The Deputy Chairman in charge of Operations at the NCCE, Samuel Asare Akuamoah noted in an interview with the press that the absence of the course in the schools was a major contributing factor affecting the fight against corruption. “This is because the young ones are not well armed to join the fight; they only see people with riches, power as their role models and end up associating with them,” he said.
According to the Commission, the delay in adoption of civic education, and by extension the Constitution in the GES curriculum, hindered their objective and mandate, particularly in relation to the youth.
The NCCE had developed a manual on civic education and the adoption of it into the GES curriculum would have great impact in developing the capacity of the youth and children in civic responsibility.
The Commission is of the view that introducing the Constitution and its prescriptions to school children at a younger age would facilitate the understanding of their rights and civic responsibilities and this would have an overall impact in the fight against corruption.
“Civic education is a shared responsibility therefore the support and collaboration between NCCE and other institutions in the country should be encouraged,” he stated.

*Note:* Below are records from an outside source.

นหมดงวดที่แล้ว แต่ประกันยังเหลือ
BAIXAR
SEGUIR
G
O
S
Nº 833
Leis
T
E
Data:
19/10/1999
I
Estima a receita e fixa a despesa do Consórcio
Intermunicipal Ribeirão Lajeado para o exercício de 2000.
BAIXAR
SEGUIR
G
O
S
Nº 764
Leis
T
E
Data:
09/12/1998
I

He said the manual had already been piloted in the Central Region specifically in Winneba and its surrounding areas “which proved to be a very powerful tool in churning out good citizens”.
He said the introduction of the course in the school curriculum would improve the Ghanaian value system which includes; transparency, accountability, nationalism and respect for national and cultural values.
Mr Akuamoah noted that the lackadaisical approach towards the adoption of the manual by GES could be linked to the existence of moral and religious component of the GES curriculum which he said did not address the gap and needed to be relooked at.
The Deputy Chairman in charge of operations spoke at the sidelines of the Ghana Anti-Corruption, Rule of Law and Accountability Programme (ARAP) multi stakeholder training workshop on capacity building for law enforcement agencies and public education providers.
The three day workshop, which was held in Ada in the Greater Accra Region, was organised by ARAP in collaboration with the Commission on Human Rights and Administrative Justice (CHRAJ) NCCE Education and funded by the European Union (EU) delegation to Ghana.
Speaking at the opening of the workshop, Director of Anti-Corruption at CHRAJ Mr Charles Ayamdoo- was unhappy with the low level of involvement and participation of stakeholders towards the implementation of National Anti-Corruption Action Plan (NACAP) in the fight against corruption.
He said although there had been an increase in the number of participating institutions, the rate of increase was not encouraging.
He said in the first year of the implementation of the programme in 2014, 19 stakeholders/institutions reported on the implementation of their activities under NACAP; this had however increased to 55 stakeholders at the end of 2016.
“Though we have seen an increase from 19 to 55 stakeholder participation, the increase is not as expected since there are about 200 public institutions, 216 MMDAs and about 3500 CSOs in the country,” he noted.
He noted that this low participation and involvement of the institutions in adopting the NACAP could be attributed to lack of awareness on NACAP activities, which he quickly added that his outfit was working hard to address.
“We are currently addressing this challenge and we also have assurances from the current government to support NACAP achieve its objectives,” he added.
He hinted that NACAP had presented its first Annual Progress Report to Parliament for consideration and approval after which CHRAJ was expected to use the approved document to produce the state of corruption in Ghana to be presented to the general public in December this year.
The main aim of the NACAP programme was to ensure that all stakeholders agreed to contextualize and mobilise all resources to compact corruption in the country.
To achieve this, NACAP had formulated four action points to deal with the challenges and these include; building of public capacity to fight corruption; transparency, accountability and efficiency in preventing corruption; participation of society; and investigation and prosecution.
The Governance Advisor to the EU, Sotirios Bazikamwe, noted that the EU having observed the impact of corruption on development and human lives in the past decades, decided to support the strengthening of institutions across the world to fight the canker.
He said that the programme was wholly owned by the Ghanaian institutions while the EU was only providing support to ensure the success of the programme.
ARAP, launched in May 2016 in Accra, is a five year programme of EUR 20 million aimed at supporting the anti-corruption, rule of law and accountability programmes.
The objective of the programme is to build the capacity of civic education providers such as the –NCCE, CHRAJ, CSOs, and the media– to conduct campaigns, advocate and lobby for increased accountability and a reduction in corruption.
It is also aimed at strengthening law enforcement agencies.
This includes; building the capacity of prosecutors to prosecute corruption and related offences.
It also aims at building the capacity of the Judiciary to hear and decide corruption cases and related offences, as the best means of enhancing accountability standards in the country and support the police and judiciary to combat corruption amongst their ranks.